Table 2. Sentinel laboratory respiratory virus testing results, 4 July to 17 July 2015.
NSW NIC / WA NIC / VIC NIC / TAS
(PCR testing data)
Total specimens tested / 636 / 1172 / 207 / 150
Total influenza positive / 67 / 249 / 31 / 47
Positive influenza A / 34 / 75 / 11 / 31
A(H1N1)pdm09 / 1 / 9 / 1 / 1
A(H3N2) / 7 / 66 / 8 / 15
A(unsubtyped) / 26 / 0 / 2 / 16
Positive influenza B / 33 / 174 / 20 / 16
Positive influenza A&B / 0 / 0 / 0 / 0
Proportion Influenza Positive (%) / 10.5% / 21.2% / 15.0% / 31.3%
Most common respiratory virus detected / RSV / RSV / Influenza B Virus / RSV

Source: National Influenza Centres (WA, NSW and Vic) and Tasmanian public hospital laboratory PCR testing

Figure 14. Proportion of sentinel laboratory tests positive for influenza 4 July to 17 July 2015, by subtype and fortnight.

Source: National Influenza Centres (WA, Vic, NSW) and Tasmanian laboratories (PCR testing)

Hospitalisations

Influenza Complications Alert Network (FluCAN)

In the last fortnight, the Influenza Complications Alert Network (FluCAN) sentinel hospital surveillance system reported 127 admissions with confirmed influenza, a 42% increase on the admissions reported in the previous fortnight. Since 1 April 2015, 8.2% of influenza patients have been admitted directly to ICU and the majority of overall influenza admissions have been due to influenza B infection (54%) (Figure 15). Case counts this year are similar to numbers seen in 2012 and 2014, and greater than those reported in 2011 and 2013. Around 42% of the cases are aged 65 years or older and 73% of all cases had significant risk factors present on admission. A higher proportion of children (12/60; 20%) have been admitted directly to ICU compared with adults (5.8%). The proportion of adult patients admitted to ICU is less than reported in previous years.

Figure 15. Number of influenza hospitalisations at sentinel hospitals, 1 April to 17 July 2015, by week and influenza subtype.

Source: FluCAN Sentinel Hospitals

Queensland Public Hospital Admissions (EpiLog)

Admissions to public hospitals in Queensland with confirmed influenza are detected through the EpiLog system.

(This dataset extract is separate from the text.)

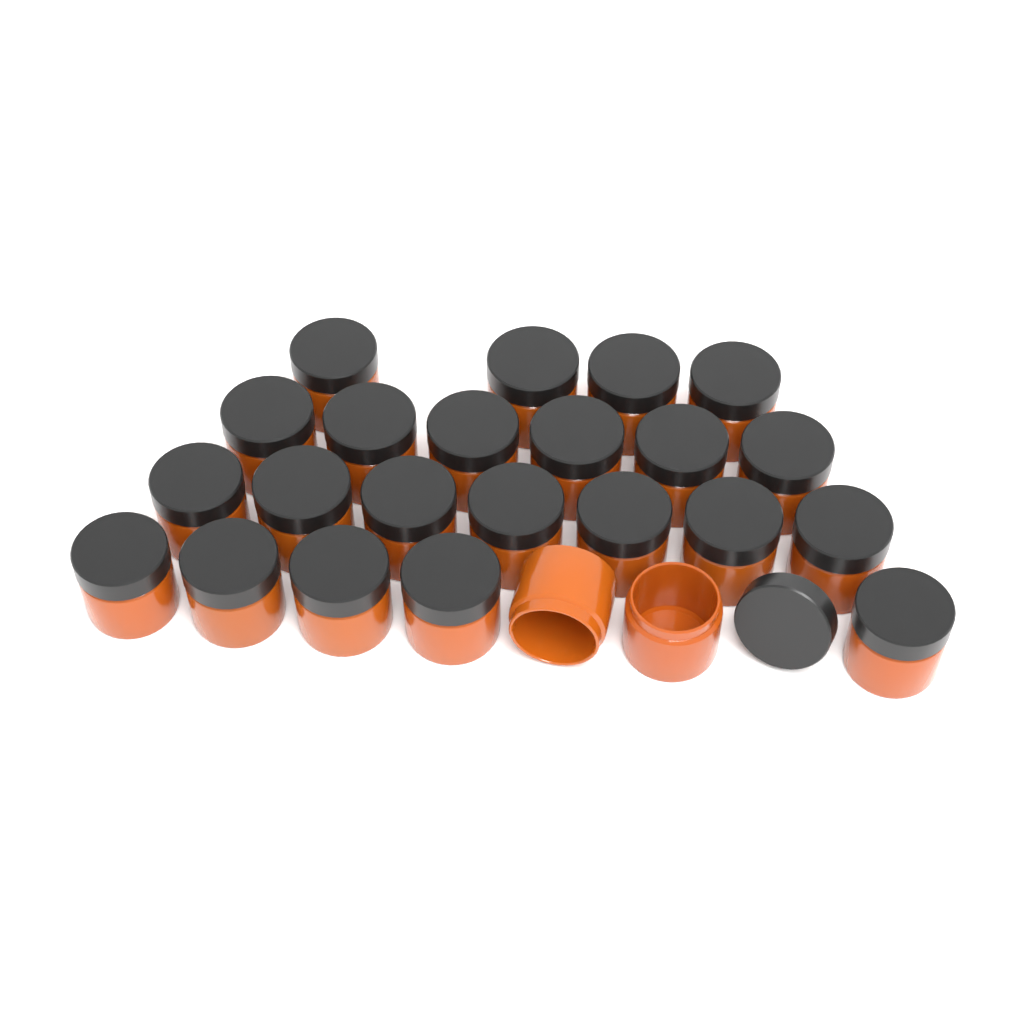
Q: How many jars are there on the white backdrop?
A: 24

Up to 19 July 2015, there were 326 admissions, including 30 to intensive care units (Figure 16). The majority of hospital admissions have been associated with influenza B infections (61%), and of those influenza A infections that have been subtyped, these have mostly been A(H3N2)[4]. In the year to date, there is a broad age distribution of influenza-associated hospitalisations with high numbers in the 0-9 and over 50 year age group. The median age of hospitalised cases is 50 years with a range of less than one to 94 years.